SBD/July 18, 2012/Media

BBC Retains U.K. Olympic Broadcast Rights Through '20 Games

BBC's Olympic coverage goes back to 1928 when it broadcast the Games on radio
The BBC has “retained the broadcast rights to the Olympic Games until the end of the decade, encompassing the next two winter and two summer Games,” according to Owen Gibson of the GUARDIAN. The BBC's association with the Olympics “goes back to 1928, when it first broadcast its radio coverage.” It has shown “every Olympics since the Rome Games of 1960 live on television in an unbroken sequence.” Although the IOC “investigated the possibility of splitting the coverage between a free-to-air broadcaster and a pay-TV operation, as is the case in Italy, the BBC was desperate to retain its exclusivity.” After last year “cutting its sports rights budget by a fifth, the BBC renegotiated its Formula One deal to save money and now shares the rights with BSkyB.” It also has “withdrawn from horse racing and cut back on darts, tennis and snooker coverage.” But the Olympics, which the BBC “will broadcast across 26 channels from London this summer, is considered a prime vehicle to demonstrate the corporation's public service role in bringing large audiences together for major events” (GUARDIAN, 7/18). The HOLLYWOOD REPORTER’s Georg Szalai notes financial terms and other bidders “weren't disclosed, but the BBC was expected to face more competition from traditional and new media and technology players for the rights.” BBC COO Dominic Coles, who negotiated the deal, said, “It’s vital that big national and international events like the Olympic Games remain free-to-air where they can be watched by the greatest number of people" (, 7/18).
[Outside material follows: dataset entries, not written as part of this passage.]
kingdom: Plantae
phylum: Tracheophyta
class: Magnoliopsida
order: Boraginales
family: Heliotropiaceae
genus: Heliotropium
THE GAME PLAN: The GUARDIAN’s Josh Halliday noted the BBC will “send 765 staff to cover the Olympic games in London,” and the amount is “an increase on the 493 people the broadcaster sent to the Beijing Olympics in 2008.” BBC Sport Head of Major Events Dave Gordon said, "I look on it as a reminder of how passionately the audience cares what the BBC does and the way we do it. We've a hard-earned reputation for doing the Olympics well." The BBC is “turning BBC1 and BBC3 into its flagship Olympics channels, with BBC1 showing wall-to-wall coverage of the games except for traditional news bulletins.” Gordon said that he was “confident the BBC would not face the kind of criticism it attracted for its coverage of the Queen's Diamond Jubilee, but admitted the broadcaster will get nervous if Team GB's medal haul did not match expectations” (GUARDIAN, 7/17).